• **Partes del ejercicio**
**A)** Responde según el extracto sobre la renuncia de Menem a la segunda vuelta:
(i) ¿En qué fecha eran las elecciones de las que la fórmula Menem-Romero declina participar?
(ii) ¿Qué artículo del Código Electoral Nacional se invoca para proclamar electa a la otra fórmula?
(iii) ¿Cómo se titula el libro de Bidart Campos que se cita?
**B)** Prosigue el extracto sobre la renuncia de Menem a la segunda vuelta desde su última oración.

• **Extracto proporcionado**
○ ○ ○ ○

Así, se sostenía que amén la renuncia de Carlos Menem, debía ser Ricardo López Murphy quien ejerciera ese derecho ante la Justicia y si así no lo hiciera debería reclamarlo Adolfo Rodríguez Saá o en su defecto la misma Elisa Carrió.

En cualquiera de los casos, es casi segura la intervención de la Corte Suprema de Justicia para dirimir el conflicto en puertas.

Anoche, la Junta Electoral Nacional aguardaba el escrito en el que los candidatos Menem-Romero desisten de participar en la segunda vuelta electoral.

«Hasta que esto no ocurra, desde el punto de vista electoral el binomio Menem-Romero sigue siendo candidato», sostuvo ayer el juez Pablo Gallegos Fedriani.

Según se explicó, la fórmula Menem-Romero debía presentar el escrito con la firma de los dos candidatos oficializando que declinan a participar de las elecciones del 18 de mayo.

Una vez concretado este trámite, la Junta Electoral debía comunicarlo a la Cámara Electoral.

La teoría sostiene que la fórmula
Kirchner-Scioli llegaría automáticamente a la presidencia del país por imperio del artículo 155 del Código Electoral Nacional que establece que en caso de renuncia de los dos candidatos de cualquiera de las dos fórmulas más votadas en la primera vuelta, se proclamará electa la otra.

Sin embargo, por el «
principio de la razonabilidad constitucional» (esto es que la Constitución no puede ser alterada por leyes que reglamenten su ejercicio) Kirchner no estaría en condiciones de asumir la Presidencia hasta que efectivamente se concrete la segunda vuelta electoral. Así lo sostiene el abogado Denis Pitté Fletcher (ver aparte) y tambiénexpertos juristas.

Ya el constitucionalista
Germán Bidart Campos imaginaba (en la reforma constitucional de 1994) un estadio similar al que deja la declinación de Menem. En tal sentido, afirma que si se bloquea el ballottage el texto nuevo prevé y requiere que haya segunda vuelta.

• Obligatorio

«Esto quedó obligatoriamente impuesto y no puede soslayarse. Entonces si en un caso de segundo acto electoral es inevitable y si por otra parte hay que superar un eventual bloqueo, juzgamos imposible cualquier solución legal que tergiverse lo que emana de los artículos 96 a 98 de la Constitución Nacional. Como sería, por ejemplo, dar directamente por ganador a la fórmula que con más votos que los otros no alcanzan a pasar 45% de los sufragios afirmativos que se emitieron o que de obtener 40% no hubiera excedido la diferencia de 10%», sostiene Bidart Campos en su libro «La Reforma Constitucional de 1994».

○ ○ ○ ○

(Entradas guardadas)
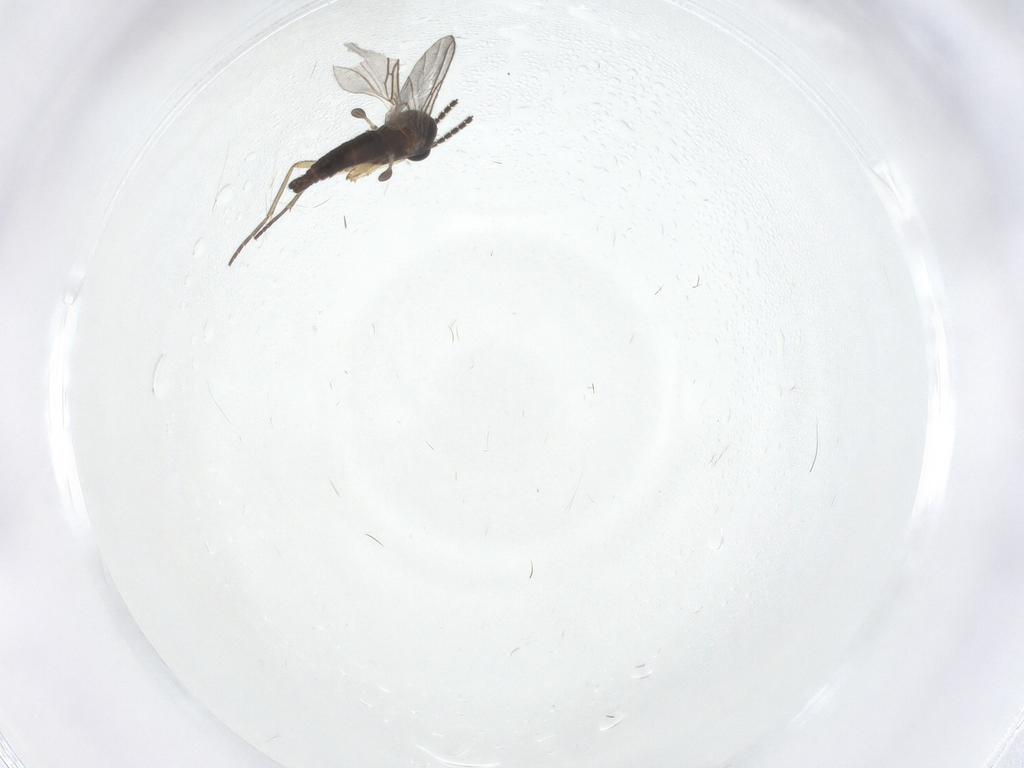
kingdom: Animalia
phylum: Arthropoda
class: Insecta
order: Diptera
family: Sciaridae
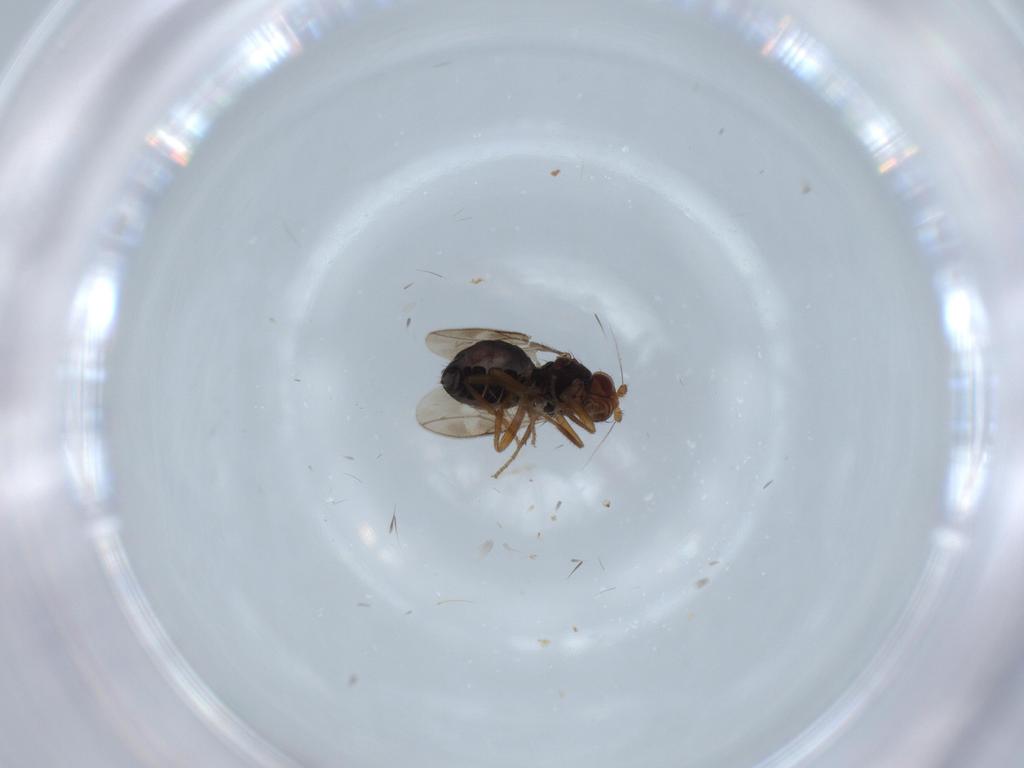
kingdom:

○ ○ ○ ○

• **Problemas resueltos**
**A)**
(i) El 18 de mayo.
(ii) El artículo 155.
(iii) «La Reforma Constitucional de 1994».

**B)**
Es decir, que todo ello significaque cuando la Constitución prevé que debe haber segunda vuelta o ballottage y no puede realizarse porque la fórmula o el partido se retiró hay que hallar una solución legal « suficientemente razonable» para dejar expedito la viabilidad del segunda vuelta electoral.

Así se afirma, que
López Murphy todavía tiene la oportunidad de competir electoralmente si presenta un amparo ante la Justicia reclamando su derecho de disputar el ballottage y planteando la inconstitucionalidad del artículo 155 del Código Electoral.

En virtud de la inconstitucionalidad debería suspenderse la proclamación hasta tanto lo resuelva la Corte. Esto porque antes era el Colegio Electoral que sumaba los votos y daba el consenso, pero ahora al desaparecer este mecanismo es el ballottage el que da un consenso mayor y que es garantía de gobernabilidad. En otras palabras, en la Argentina no puede asumir un presidente con 22% de los votos.

Una opinión distinta tiene el constitucionalista
Daniel Sabsay, quien opinó que el Código Nacional Electoral establece que «si los candidatos de una de las dos fórmulas renuncia, será proclamada automáticamente la fórmula que quede y se suspende la elección».

«Es una paradoja que la fórmula menos votada de las dos más votadas sea la que va a quedar consagrada», dijo Sabsay, quien sostuvo que «quien se retira lo hace porque va camino a una derrota sin antecedentes en la historia electoral».

El director nacional electoral, Alejandro Tulio, recordó ayer que el Código Electoral «no fija plazos para renunciar» a participar de la segunda vuelta, por lo cual los candidatos pueden esperar «hasta último momento» para retirarse de la competencia electoral.

El funcionario sostuvo que el proceso hacía la segunda ronda ya está puesto en marcha y que «sólo
podrá detenerse» en el caso de que la Justicia informe que uno de los postulantes declinó oficialmente su participación.